“Il faut couper la tête du roi et on ne l’a pas encore fait dans la théorie politique”. When Foucault challenged Hobbes and Bodin’s monolithic concepts of State and sovereignty, the term “globalization” was not particularly widespread and the process of globalization was not yet notably studied. Yet, even though Foucault’s reflection is antecedent, it calls to mind a “classical” debate in the field of globalization studies: that of the relationship between globalization and the nation-state’s sovereignty.
As pointed out by Stephen D. King (Grave New World. The End of Globalization, the Return of History), globalization is not a teleological and inevitable necessity; on the contrary, it originates from the crossing of social, political, economic (in short: human) relations established by several actors, including the nation-states. Indeed, as stressed by many scholars, the relationship between nation-states and globalization is far from being mutually exclusive: there is no either/or situation. Instead, one can observe a continual interaction in which, however, the ation-states transform themselves.
These “alterations” are often called “crises”: starting from these crises, Claude De Vos and others (À qui le pouvoir?) reflect upon the future of politics and democracy in the contemporary global context, characterized by an economic, moral, social and institutional crisis. Fred Dallmayr’s proposal (Democracy to Come. Politics as International Praxis) to consider democracy as “relational” – a never-finished project, a “democracy to come” – could answer the same questions about the future of politics and democracy: both must remind us that, ultimately, we as interrelated humanity are the agents of our fate.
These interrelations within humanity have place both in the global and in the local sphere, starting from the “more local” one: the cities we all live in. For this reason, the issue of the city and its transformations has long been key in the debate on the globalization process. Julie-Anne Boudreau (Global Urban Politics. Informalization of the State) points out how global urbanization affected the political process in the past four decades, from interpersonal street-level politics to transnational governing institutions. Similarly, Robert Gottlieb and Simon Ng (Global Cities. Urban Environments in Los Angeles, Honk Kong, and China) analyze Los Angeles, Honk Kong and key urban regions of China stressing that these cities, although global, preserve some peculiarities and different patterns of development which allow to compare them, but do not permit a whole overlapping: every global city is, at the same time, a local (and localized) one.

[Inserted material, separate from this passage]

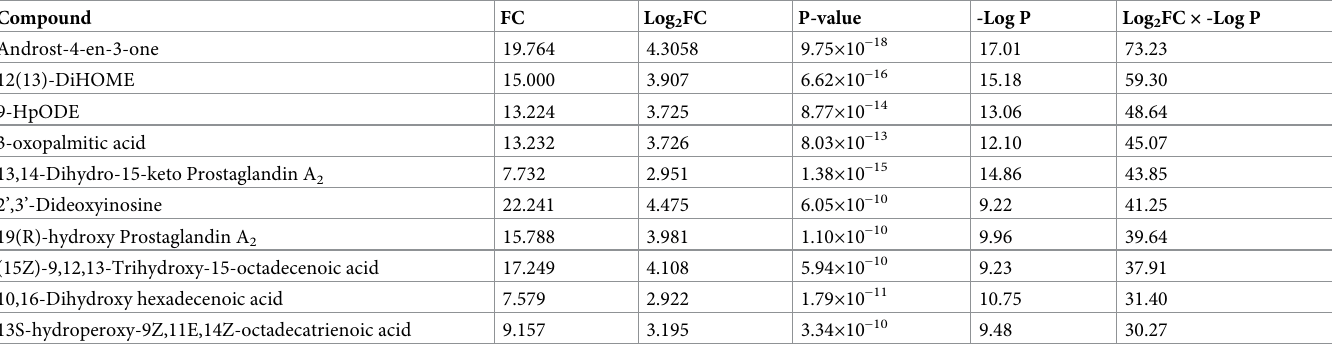
Table 3. Top 10 compounds upregulated in dogs with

The centrality of the cities in the global background is undeniable, especially when the privileged point of view is an economic one. Ugo Rossi (Cities in Global Capitalism) analyses the ways in which urban economies and societies reflect and at the same time act as engines of global capitalism. Rossi answers the questions on the city-capitalism nexus, showing how cities play a central role in the global accumulation of capital. That is to say, more and more global cities abound with contradictions and conflicts. They are “cities of power”, as stated by Göran Therborn (Cities of Power. The Urban, the National, The Popular, The Global); therefore, in the words of Foucault, “cities of resistance”.